**Your task:**
Convert each line of the items below into a JSON list of strings, one string per line, omitting any blank lines.

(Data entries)
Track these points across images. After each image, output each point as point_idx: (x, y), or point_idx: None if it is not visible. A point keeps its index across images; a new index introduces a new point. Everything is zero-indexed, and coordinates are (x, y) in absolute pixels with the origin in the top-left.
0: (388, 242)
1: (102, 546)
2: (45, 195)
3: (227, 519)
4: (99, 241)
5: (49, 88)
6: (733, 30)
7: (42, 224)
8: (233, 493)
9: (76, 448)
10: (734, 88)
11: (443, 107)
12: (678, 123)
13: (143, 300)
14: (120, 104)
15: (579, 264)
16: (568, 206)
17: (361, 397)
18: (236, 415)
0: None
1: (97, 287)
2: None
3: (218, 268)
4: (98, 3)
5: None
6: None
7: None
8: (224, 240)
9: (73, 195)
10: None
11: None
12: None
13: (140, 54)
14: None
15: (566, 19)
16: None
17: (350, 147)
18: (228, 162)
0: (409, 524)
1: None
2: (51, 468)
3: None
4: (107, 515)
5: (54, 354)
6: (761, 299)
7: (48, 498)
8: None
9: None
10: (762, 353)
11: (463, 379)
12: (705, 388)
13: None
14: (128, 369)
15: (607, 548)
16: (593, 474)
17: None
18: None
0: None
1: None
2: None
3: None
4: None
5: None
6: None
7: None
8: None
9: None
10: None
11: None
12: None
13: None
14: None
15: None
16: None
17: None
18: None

**Output:**
[
  "Track these points across images. After each image, output each point as point_idx: (x, y), or point_idx: None if it is not visible. A point keeps its index across images; a new index introduces a new point. Everything is zero-indexed, and coordinates are (x, y) in absolute pixels with the origin in the top-left.",
  "0: (388, 242)",
  "1: (102, 546)",
  "2: (45, 195)",
  "3: (227, 519)",
  "4: (99, 241)",
  "5: (49, 88)",
  "6: (733, 30)",
  "7: (42, 224)",
  "8: (233, 493)",
  "9: (76, 448)",
  "10: (734, 88)",
  "11: (443, 107)",
  "12: (678, 123)",
  "13: (143, 300)",
  "14: (120, 104)",
  "15: (579, 264)",
  "16: (568, 206)",
  "17: (361, 397)",
  "18: (236, 415)",
  "0: None",
  "1: (97, 287)",
  "2: None",
  "3: (218, 268)",
  "4: (98, 3)",
  "5: None",
  "6: None",
  "7: None",
  "8: (224, 240)",
  "9: (73, 195)",
  "10: None",
  "11: None",
  "12: None",
  "13: (140, 54)",
  "14: None",
  "15: (566, 19)",
  "16: None",
  "17: (350, 147)",
  "18: (228, 162)",
  "0: (409, 524)",
  "1: None",
  "2: (51, 468)",
  "3: None",
  "4: (107, 515)",
  "5: (54, 354)",
  "6: (761, 299)",
  "7: (48, 498)",
  "8: None",
  "9: None",
  "10: (762, 353)",
  "11: (463, 379)",
  "12: (705, 388)",
  "13: None",
  "14: (128, 369)",
  "15: (607, 548)",
  "16: (593, 474)",
  "17: None",
  "18: None",
  "0: None",
  "1: None",
  "2: None",
  "3: None",
  "4: None",
  "5: None",
  "6: None",
  "7: None",
  "8: None",
  "9: None",
  "10: None",
  "11: None",
  "12: None",
  "13: None",
  "14: None",
  "15: None",
  "16: None",
  "17: None",
  "18: None"
]